We have previously written about New York City Mayor Bill de Blasio’s goal of ending traffic deaths within the next decade. This “Vision Zero” plan has been informed by Sweden’s approach to deaths caused by motor vehicle accidents which treats them all as inherently preventable. Although lofty, de Blasio’s plan recently received support from New York’s City Council.

Late last month, the City Council approved several legislative changes tied to Vision Zero. According to the New York Times, these changes include classifying the action of hitting a cyclist or pedestrian who has the right of way as a misdemeanor offense and allowing cabbies to be stripped of their cab driving privileges if they hit and significantly harm a pedestrian. In addition, certain motorcyclist behaviors including explicit invitations to race other bikers are now prohibited.

Mayor de Blasio has praised the City Council’s action in passing these bills as “a major step forward.” In addition, the Council speaker recently reinforced the idea that, “These policies will make our streets safer for pedestrians, bicyclists and motorists alike.”
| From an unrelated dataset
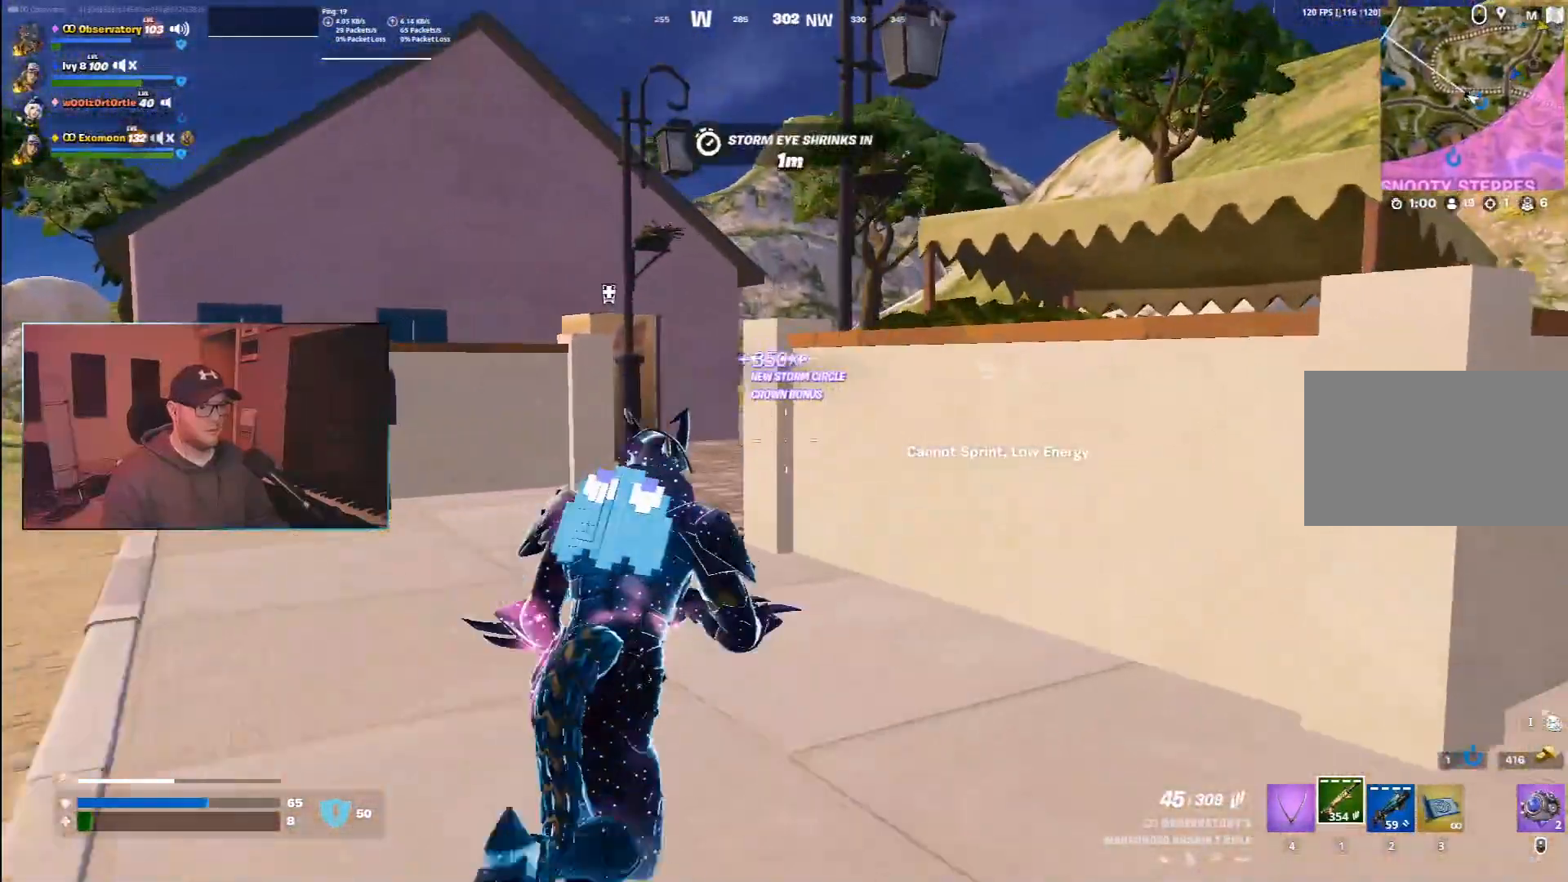
{"keys": ["w"], "mouse": [], "events": [[83, "z", "up"]]}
The City Council also took responsibility for some safety hazards plaguing the city by passing bills requiring the Transportation Department to review bridge worker safety guidelines and to repair damaged and missing traffic signals within one day of being notified that they are broken or missing. Although these changes will not eliminate NYC traffic deaths, they are certainly steps in the right direction. Hopefully the City Council will embrace bolder actions in the name of traffic safety in the near future.